Ketiga, memang paling utama menggunakan vaksin yang sudah terjamin halal dan suci seperti vaksin Covid-19 produksi Sinovac. Namun Indonesia hanya memperoleh jatah sekitar 140 juta vaksin dan yang bisa digunakan hanya 122,5 juta dosis. Jumlah itu tentu saja tidak cukup untuk memenuhi syarat herd immunity karena hanya bisa digunakan untuk 28 persen penduduk. Untuk menambah pasokan, maka perlu ada vaksin yang diproduksi produsen lain seperti Astra Zeneca ini.

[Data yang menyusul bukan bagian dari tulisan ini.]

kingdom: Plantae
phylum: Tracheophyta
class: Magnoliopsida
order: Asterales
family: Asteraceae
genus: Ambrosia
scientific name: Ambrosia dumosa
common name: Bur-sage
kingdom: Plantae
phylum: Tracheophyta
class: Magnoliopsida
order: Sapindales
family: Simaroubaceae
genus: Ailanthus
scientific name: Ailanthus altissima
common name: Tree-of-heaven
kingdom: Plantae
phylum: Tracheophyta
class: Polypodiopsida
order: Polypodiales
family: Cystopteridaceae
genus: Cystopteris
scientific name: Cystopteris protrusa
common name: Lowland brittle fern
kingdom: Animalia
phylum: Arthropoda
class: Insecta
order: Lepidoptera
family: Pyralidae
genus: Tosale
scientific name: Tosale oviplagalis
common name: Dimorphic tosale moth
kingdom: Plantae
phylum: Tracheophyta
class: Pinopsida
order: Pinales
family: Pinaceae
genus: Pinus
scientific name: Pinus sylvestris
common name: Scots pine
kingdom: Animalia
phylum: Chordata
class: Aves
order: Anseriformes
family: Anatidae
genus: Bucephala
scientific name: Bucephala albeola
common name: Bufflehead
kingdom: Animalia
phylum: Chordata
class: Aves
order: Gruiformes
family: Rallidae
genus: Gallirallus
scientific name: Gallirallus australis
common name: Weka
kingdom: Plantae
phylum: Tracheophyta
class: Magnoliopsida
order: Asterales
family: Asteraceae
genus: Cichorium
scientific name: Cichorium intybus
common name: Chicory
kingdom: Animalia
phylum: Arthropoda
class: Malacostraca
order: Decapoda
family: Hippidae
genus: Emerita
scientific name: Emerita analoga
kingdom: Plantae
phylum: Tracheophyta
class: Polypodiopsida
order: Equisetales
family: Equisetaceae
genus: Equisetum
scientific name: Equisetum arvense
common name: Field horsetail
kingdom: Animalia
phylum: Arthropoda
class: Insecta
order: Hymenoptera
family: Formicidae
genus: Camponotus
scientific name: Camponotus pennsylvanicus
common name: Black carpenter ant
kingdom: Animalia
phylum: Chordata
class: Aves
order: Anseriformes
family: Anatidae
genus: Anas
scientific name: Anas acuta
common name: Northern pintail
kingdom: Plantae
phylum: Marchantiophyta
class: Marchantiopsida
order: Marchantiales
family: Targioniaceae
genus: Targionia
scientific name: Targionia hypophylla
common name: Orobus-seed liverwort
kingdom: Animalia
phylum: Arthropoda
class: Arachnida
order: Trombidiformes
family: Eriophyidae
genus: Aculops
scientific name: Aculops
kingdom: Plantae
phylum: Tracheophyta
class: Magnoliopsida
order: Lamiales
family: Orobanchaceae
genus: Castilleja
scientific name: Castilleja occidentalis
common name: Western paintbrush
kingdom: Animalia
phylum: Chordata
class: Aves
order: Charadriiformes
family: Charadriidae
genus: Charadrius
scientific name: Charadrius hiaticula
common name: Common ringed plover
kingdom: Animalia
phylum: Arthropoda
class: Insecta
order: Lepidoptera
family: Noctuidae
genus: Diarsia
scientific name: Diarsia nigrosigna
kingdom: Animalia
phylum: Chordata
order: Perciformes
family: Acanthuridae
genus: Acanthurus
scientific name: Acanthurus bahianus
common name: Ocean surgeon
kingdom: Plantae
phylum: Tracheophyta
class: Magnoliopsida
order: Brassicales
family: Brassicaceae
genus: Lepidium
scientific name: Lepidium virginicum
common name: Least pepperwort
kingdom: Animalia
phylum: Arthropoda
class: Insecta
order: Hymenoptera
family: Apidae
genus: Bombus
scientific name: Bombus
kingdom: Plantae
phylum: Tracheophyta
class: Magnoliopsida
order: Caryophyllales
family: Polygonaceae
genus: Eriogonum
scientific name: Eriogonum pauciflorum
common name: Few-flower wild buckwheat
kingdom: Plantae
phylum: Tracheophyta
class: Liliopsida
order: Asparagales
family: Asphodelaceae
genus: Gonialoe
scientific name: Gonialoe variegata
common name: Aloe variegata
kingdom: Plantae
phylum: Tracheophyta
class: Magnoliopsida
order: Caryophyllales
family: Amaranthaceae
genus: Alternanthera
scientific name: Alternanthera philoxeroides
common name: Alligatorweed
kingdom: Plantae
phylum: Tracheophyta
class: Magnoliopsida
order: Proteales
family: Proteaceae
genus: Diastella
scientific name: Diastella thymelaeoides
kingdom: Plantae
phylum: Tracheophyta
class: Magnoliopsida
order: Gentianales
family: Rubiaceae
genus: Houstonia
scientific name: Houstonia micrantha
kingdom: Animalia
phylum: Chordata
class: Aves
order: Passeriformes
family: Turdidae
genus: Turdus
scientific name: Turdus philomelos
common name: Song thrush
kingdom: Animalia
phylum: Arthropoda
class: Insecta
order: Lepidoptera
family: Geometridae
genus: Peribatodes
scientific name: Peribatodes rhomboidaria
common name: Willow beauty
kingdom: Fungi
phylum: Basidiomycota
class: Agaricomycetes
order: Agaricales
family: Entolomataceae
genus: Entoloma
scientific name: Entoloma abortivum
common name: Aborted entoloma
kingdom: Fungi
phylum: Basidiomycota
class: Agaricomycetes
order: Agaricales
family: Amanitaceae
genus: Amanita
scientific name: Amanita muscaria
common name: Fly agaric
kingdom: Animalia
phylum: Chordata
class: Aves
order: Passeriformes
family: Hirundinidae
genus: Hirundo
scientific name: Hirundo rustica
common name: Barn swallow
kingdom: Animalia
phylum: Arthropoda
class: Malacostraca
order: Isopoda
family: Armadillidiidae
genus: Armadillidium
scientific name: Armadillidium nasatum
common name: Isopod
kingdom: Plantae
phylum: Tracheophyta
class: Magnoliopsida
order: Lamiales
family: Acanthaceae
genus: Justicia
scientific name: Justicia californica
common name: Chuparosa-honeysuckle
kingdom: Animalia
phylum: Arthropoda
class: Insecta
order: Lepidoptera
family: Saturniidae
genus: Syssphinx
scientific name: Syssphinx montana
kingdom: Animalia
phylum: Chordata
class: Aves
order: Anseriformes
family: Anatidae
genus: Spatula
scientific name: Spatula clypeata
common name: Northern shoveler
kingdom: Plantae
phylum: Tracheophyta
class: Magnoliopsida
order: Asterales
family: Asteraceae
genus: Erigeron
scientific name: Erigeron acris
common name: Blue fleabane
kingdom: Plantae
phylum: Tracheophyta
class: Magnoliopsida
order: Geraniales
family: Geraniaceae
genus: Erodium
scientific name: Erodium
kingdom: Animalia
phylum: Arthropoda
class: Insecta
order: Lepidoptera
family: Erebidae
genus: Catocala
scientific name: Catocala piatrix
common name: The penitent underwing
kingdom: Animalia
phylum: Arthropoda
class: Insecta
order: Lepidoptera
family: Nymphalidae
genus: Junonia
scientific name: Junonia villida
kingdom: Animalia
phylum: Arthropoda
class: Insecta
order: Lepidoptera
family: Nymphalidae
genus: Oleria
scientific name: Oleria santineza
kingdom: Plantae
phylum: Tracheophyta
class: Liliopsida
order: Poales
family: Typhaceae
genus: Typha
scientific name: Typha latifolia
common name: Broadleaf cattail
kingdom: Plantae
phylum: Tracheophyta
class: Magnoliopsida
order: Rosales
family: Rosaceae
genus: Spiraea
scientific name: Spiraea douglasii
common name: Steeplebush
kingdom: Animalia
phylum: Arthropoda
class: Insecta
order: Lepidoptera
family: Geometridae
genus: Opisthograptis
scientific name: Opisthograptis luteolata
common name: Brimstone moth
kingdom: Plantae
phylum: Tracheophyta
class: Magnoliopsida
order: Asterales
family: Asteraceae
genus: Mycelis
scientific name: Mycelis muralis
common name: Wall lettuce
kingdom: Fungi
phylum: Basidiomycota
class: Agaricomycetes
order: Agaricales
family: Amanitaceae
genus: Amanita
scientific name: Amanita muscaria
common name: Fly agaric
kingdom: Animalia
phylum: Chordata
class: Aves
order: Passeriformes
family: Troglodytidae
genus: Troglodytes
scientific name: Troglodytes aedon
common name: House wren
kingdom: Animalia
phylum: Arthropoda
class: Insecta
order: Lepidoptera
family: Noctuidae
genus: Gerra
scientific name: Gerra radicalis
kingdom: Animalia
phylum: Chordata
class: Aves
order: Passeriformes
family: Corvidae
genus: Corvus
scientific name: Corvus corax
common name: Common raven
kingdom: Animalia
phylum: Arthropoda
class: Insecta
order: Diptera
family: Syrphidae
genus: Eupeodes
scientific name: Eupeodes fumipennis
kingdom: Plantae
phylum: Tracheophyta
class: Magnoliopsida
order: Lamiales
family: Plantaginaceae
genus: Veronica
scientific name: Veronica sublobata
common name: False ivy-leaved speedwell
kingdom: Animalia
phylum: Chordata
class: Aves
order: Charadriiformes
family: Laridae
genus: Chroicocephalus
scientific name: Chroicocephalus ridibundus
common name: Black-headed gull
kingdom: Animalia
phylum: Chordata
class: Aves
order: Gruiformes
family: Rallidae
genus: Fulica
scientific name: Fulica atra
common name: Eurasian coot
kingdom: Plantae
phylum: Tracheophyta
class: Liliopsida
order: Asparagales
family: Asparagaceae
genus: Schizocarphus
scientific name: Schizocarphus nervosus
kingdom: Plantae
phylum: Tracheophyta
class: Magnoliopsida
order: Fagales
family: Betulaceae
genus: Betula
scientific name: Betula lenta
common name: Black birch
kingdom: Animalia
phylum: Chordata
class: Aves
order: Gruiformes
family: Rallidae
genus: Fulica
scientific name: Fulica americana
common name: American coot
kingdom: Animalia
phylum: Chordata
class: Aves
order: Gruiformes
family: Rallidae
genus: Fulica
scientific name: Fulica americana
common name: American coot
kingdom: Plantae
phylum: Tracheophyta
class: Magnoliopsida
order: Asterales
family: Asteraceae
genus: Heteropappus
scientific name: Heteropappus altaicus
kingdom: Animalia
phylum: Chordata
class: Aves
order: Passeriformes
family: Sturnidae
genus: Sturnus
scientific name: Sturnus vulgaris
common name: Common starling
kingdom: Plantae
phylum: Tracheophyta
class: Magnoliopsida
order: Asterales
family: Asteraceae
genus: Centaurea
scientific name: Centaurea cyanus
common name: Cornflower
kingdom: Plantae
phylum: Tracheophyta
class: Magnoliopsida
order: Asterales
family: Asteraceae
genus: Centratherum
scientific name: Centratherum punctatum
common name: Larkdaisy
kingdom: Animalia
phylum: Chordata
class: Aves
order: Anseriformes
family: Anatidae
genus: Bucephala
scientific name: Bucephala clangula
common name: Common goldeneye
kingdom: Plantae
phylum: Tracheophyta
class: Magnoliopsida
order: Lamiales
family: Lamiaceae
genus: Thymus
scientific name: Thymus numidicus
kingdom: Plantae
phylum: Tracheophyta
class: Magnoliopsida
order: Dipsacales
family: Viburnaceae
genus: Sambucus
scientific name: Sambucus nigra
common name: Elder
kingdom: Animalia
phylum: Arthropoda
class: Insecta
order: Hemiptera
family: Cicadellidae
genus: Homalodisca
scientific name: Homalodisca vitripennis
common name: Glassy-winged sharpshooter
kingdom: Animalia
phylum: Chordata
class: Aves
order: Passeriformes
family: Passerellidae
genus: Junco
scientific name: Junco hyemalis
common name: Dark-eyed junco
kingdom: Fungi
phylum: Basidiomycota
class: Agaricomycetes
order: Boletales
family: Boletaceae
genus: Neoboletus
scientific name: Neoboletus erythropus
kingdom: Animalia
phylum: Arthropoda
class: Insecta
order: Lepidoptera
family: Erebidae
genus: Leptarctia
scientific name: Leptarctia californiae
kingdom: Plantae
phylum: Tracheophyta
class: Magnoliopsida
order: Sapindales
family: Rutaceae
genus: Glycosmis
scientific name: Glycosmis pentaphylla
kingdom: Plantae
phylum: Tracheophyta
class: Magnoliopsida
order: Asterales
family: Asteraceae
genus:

Keempat, persaingan mendapatkan vaksin di seluruh dunia begitu ketat. Seluruh negara berlomba-lomba mendapatkan kuota vaksin lebih untuk warganya. Indonesia, setelah melakukan lobi, baru memperoleh dari Sinovac dan Astra Zeneca. Itupun termasuk istimewa untuk negara di dunia yang saat ini sedang berebut jatah vaksin. Karena itu, pemerintah tidak memiliki wewenang untuk memilih vaksin mana yang diprioritaskan dipilih karena keterbatasan jumlah vaksin ini. Pzifer, Novavac, Sinopharm, dan Moderna memang sudah berkomitmen, namun belum menetapkan jatah vaksin untuk Indonesia.
Alasan terakhir, BPOM telah mengeluarkan izin edar darurat Vaksin Covid-19 produksi Astra Zeneca Sejak 22 Februari 2021. Ini menandakan bahwa vaksin ini sudah terjamin keamanan (safety), kualitas (quality), dan kemanjuran (efficacy). Kemudian ada jaminan keamanan pengunananya oleh pemerintah.